Cuando finalmente se separó, Milagro jadeaba con fuerza, su respiración entrecortada. Ángel entonces descendió con sus labios hasta su cuello y comenzó a besarlo con la misma pasión. Milagro no podía creer lo que estaba sintiendo. Sus pensamientos eran confusos, su cuerpo temblaba, pero él no se detenía. Bajó aún más, soltó sus manos y acarició uno de sus senos con una suavidad que la estremeció.

Milagro se sobresaltó. Intentó empujarlo, su mente luchando por retomar el control, pero él seguía.

—Ya… detente —le dijo con la voz entrecortada, apenas un susurro.

Ángel se detuvo al escucharla, sus ojos fijos en ella, completamente anaranjados. Su lobo lo estaba dominando, una fuerza salvaje que se manifestaba en cada fibra de su ser.

—¿De verdad quieres que me detenga? —preguntó él, con la voz ronca, densa de deseo y una pizca de incredulidad.

Milagro tragó saliva, el aliento atrapado en su garganta. —Sí… no quiero que sea de este modo.

Él la miró con una mezcla de furia y dolor, su mandíbula tensa. —Claro… seguramente no quieres que sea conmigo, ¿verdad? —La acusación se colgó en el aire, pesada—. Te gustaría que fuera Daniel el que estuviera aquí… ¿cierto?

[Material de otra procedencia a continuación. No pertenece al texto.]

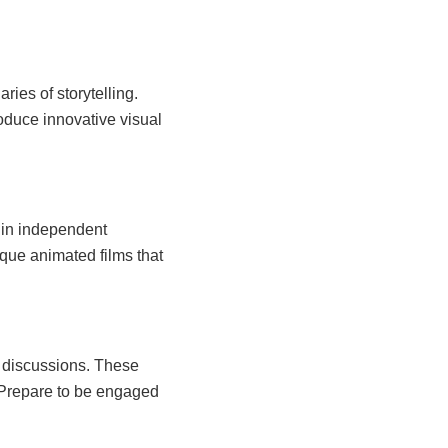
ies of storytelling.
roduce innovative visual
 in independent
que animated films that
l discussions. These
 Prepare to be engaged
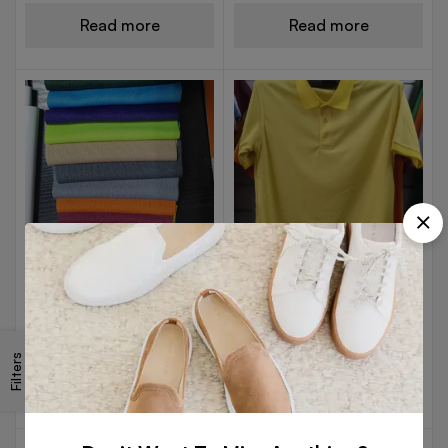
Read more
Read more
DRY FIT POLO T-SHIRTS
POLYESTER POLO T-SHIRTS
Dry Fit Shade Card
Golden Yellow DryFit
Filters
Read more
Read more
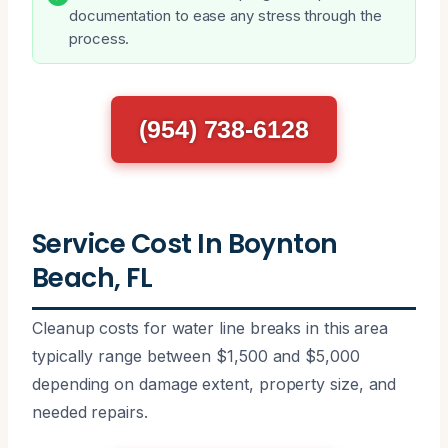
documentation to ease any stress through the
process.
(954) 738-6128
Service Cost In Boynton
Beach, FL
Cleanup costs for water line breaks in this area
typically range between $1,500 and $5,000
depending on damage extent, property size, and
needed repairs.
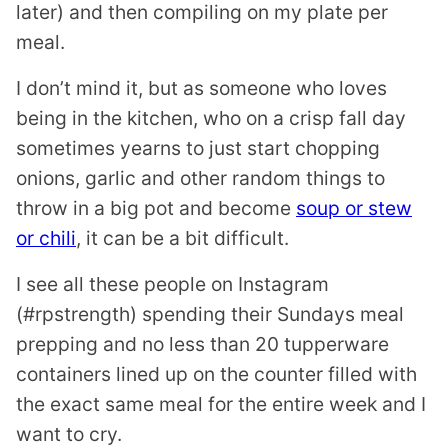
later) and then compiling on my plate per
meal.
I don’t mind it, but as someone who loves
being in the kitchen, who on a crisp fall day
sometimes yearns to just start chopping
onions, garlic and other random things to
throw in a big pot and become
soup or stew
or chili
, it can be a bit difficult.
I see all these people on Instagram
(#rpstrength) spending their Sundays meal
prepping and no less than 20 tupperware
containers lined up on the counter filled with
the exact same meal for the entire week and I
want to cry.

Milagro lo miró con desconcierto, su rostro paralizado, incapaz de pronunciar palabra alguna. Él acababa de besarla, un primer beso que la había sacudido hasta los cimientos, y ahora, en medio de la nada, quería más. No podía creer el torbellino de emociones que la arrasaba. Su cuerpo lo deseaba con una intensidad brutal, su corazón latía solo por él, y su piel ardía con cada roce de su cercanía.

—Ángel… esto que estamos haciendo… no está bien —susurró Milagro, la voz apenas un hilo, finalmente.

Esa fue su respuesta, débil, cargada de una culpa incipiente.

Ángel se agachó de nuevo, acortando la distancia entre ellos. Volvió a besar sus labios, y un hormigueo recorrió el cuerpo de Milagro cuando él la tocó. Sin fuerza para resistirse, inclinó la cabeza y respondió al beso. Sus labios se movían delicadamente, pero con una desesperación creciente, como si cada segundo contara una eternidad.